Available records:

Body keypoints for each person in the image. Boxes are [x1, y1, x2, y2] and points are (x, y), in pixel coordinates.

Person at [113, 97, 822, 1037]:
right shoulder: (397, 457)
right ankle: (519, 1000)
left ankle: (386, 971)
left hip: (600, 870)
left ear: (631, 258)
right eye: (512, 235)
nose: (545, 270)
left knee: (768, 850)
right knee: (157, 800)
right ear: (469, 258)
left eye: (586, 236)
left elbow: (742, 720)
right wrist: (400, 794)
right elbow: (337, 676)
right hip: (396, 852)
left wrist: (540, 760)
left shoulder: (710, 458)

--

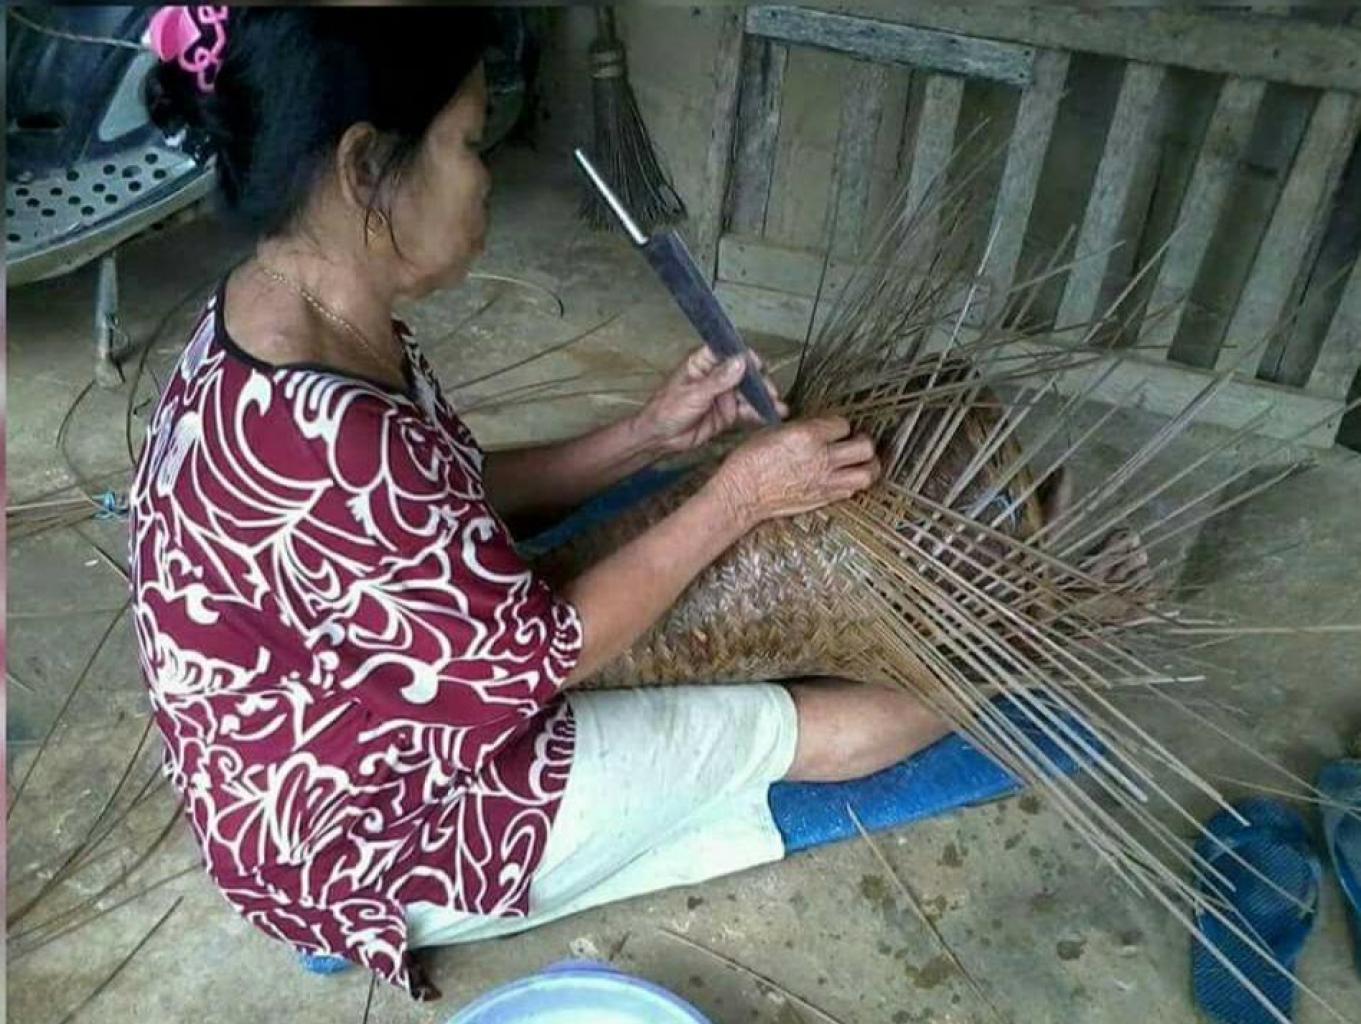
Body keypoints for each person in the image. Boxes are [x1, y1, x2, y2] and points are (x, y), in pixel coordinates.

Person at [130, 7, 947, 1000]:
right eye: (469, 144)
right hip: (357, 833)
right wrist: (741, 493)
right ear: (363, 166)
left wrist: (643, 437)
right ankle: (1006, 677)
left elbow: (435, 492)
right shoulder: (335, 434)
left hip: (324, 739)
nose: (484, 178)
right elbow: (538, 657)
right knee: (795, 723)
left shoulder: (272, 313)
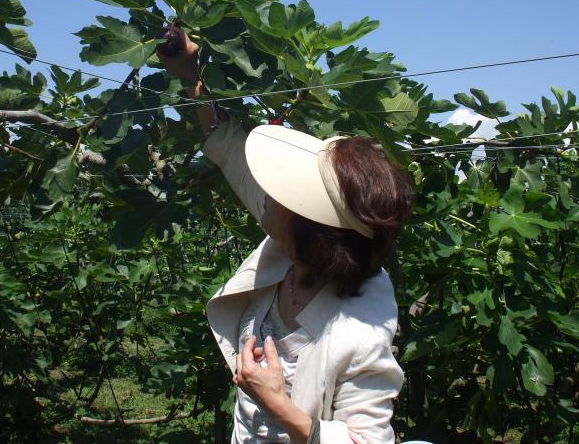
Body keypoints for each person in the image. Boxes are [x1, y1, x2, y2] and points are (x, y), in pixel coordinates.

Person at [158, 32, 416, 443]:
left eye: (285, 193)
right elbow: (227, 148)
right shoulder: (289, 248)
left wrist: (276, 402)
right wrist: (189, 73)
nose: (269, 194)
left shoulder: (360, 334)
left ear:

Directions for this task:
Your answer should be the lines above, from the line containing "left eye: (586, 236)" up to and including the line containing "left shoulder: (710, 458)", reproduced exactly and with nothing else.

Completed task:
left eye: (586, 236)
left elbow: (742, 720)
right wrist: (400, 794)
right elbow: (337, 676)
right hip: (396, 852)
left wrist: (540, 760)
left shoulder: (710, 458)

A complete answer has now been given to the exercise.